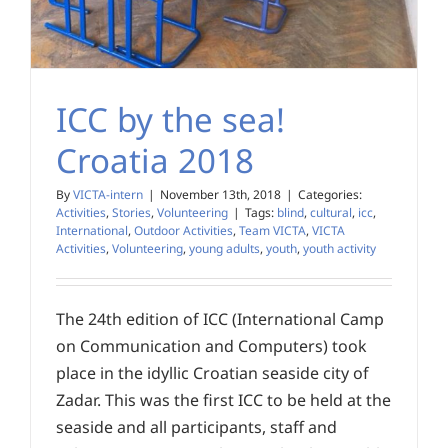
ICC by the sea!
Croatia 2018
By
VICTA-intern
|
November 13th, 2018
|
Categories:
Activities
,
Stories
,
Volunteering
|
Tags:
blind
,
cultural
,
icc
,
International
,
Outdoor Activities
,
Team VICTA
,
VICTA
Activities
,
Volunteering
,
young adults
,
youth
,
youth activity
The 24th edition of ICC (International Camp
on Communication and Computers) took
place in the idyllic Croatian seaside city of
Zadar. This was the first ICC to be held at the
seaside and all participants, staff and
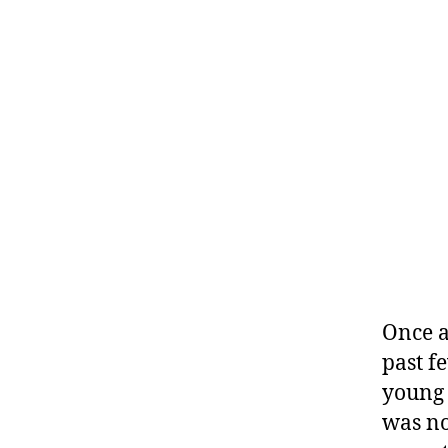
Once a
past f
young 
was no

◆ WHAT IS REQUIRED
Could you return each entry word for word, with the images omitted?

◆ TASK ANSWER
ICC by the sea!
Croatia 2018
By
VICTA-intern
|
November 13th, 2018
|
Categories:
Activities
,
Stories
,
Volunteering
|
Tags:
blind
,
cultural
,
icc
,
International
,
Outdoor Activities
,
Team VICTA
,
VICTA
Activities
,
Volunteering
,
young adults
,
youth
,
youth activity
The 24th edition of ICC (International Camp
on Communication and Computers) took
place in the idyllic Croatian seaside city of
Zadar. This was the first ICC to be held at the
seaside and all participants, staff and
Once a
past f
young 
was no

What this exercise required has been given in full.